- **Task description**
Among the records that follow, count the lines with the string "главное"; report only that count.
--- Provided entries Enclosed Below ---
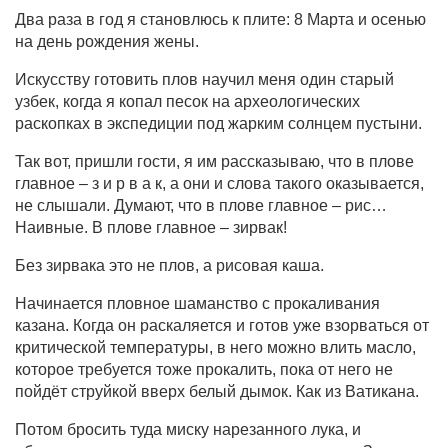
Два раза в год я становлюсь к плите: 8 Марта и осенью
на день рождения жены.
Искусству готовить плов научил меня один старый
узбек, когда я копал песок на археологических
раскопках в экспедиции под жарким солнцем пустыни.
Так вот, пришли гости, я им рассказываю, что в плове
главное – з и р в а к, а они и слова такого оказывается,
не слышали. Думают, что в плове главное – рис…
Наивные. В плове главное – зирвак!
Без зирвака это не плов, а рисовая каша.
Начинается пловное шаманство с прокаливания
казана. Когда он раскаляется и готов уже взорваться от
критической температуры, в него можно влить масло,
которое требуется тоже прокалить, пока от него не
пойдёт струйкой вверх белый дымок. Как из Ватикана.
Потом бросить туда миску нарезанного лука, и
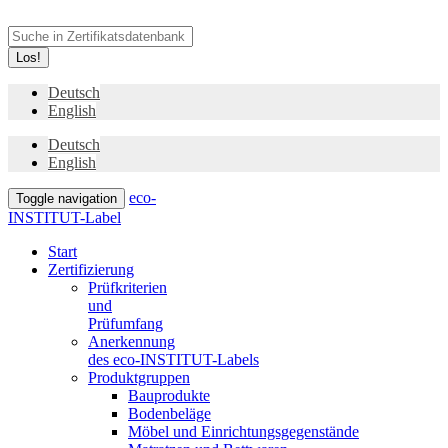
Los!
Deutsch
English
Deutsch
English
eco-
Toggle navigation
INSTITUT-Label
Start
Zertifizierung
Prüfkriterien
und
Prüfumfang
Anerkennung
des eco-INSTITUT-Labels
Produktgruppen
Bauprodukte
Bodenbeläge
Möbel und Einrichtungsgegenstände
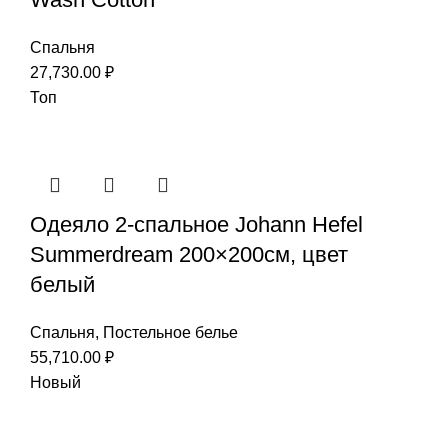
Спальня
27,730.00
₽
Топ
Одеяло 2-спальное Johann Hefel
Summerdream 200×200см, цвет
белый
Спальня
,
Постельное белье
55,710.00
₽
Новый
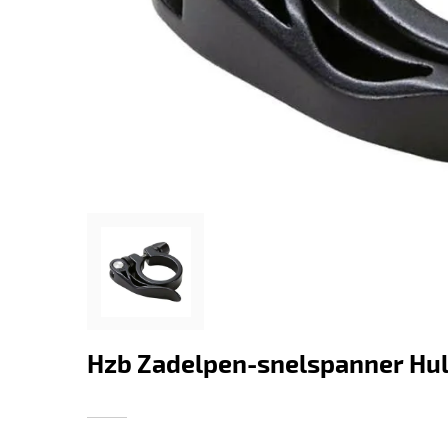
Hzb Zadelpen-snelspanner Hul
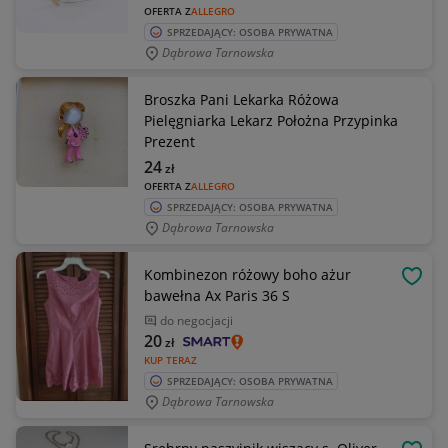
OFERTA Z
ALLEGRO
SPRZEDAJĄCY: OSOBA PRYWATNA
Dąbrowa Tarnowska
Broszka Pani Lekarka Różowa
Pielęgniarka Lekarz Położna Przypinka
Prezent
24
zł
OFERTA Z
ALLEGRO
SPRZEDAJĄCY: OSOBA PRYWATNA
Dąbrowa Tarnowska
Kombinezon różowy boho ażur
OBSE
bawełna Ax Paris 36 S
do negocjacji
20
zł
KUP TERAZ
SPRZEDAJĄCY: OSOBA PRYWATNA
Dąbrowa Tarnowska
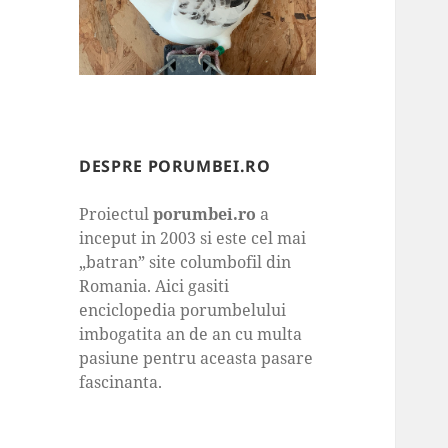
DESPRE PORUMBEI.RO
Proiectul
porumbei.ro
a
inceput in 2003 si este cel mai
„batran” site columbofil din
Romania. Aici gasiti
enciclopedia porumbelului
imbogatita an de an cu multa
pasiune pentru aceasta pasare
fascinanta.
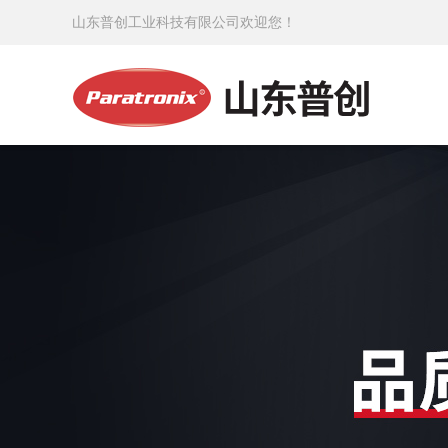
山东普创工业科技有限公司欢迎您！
--- End of Enclosed Provided entries ---
- **Result of this task**
3